▸ TASK DIRECTIONS: With nothing added or dropped, copy the data that follows exactly.
_____
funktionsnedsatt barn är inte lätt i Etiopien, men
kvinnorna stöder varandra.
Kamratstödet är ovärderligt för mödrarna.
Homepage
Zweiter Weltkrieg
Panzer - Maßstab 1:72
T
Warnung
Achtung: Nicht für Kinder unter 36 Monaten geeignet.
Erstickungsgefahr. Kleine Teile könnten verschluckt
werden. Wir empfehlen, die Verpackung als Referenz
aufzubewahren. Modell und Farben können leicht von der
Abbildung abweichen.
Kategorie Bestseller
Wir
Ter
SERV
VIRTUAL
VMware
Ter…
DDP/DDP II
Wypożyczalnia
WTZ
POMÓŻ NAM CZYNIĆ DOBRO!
_____
▸ RESULT OF THE EXERCISE:
funktionsnedsatt barn är inte lätt i Etiopien, men
kvinnorna stöder varandra.
Kamratstödet är ovärderligt för mödrarna.
Homepage
Zweiter Weltkrieg
Panzer - Maßstab 1:72
T
Warnung
Achtung: Nicht für Kinder unter 36 Monaten geeignet.
Erstickungsgefahr. Kleine Teile könnten verschluckt
werden. Wir empfehlen, die Verpackung als Referenz
aufzubewahren. Modell und Farben können leicht von der
Abbildung abweichen.
Kategorie Bestseller
Wir
Ter
SERV
VIRTUAL
VMware
Ter…
DDP/DDP II
Wypożyczalnia
WTZ
POMÓŻ NAM CZYNIĆ DOBRO!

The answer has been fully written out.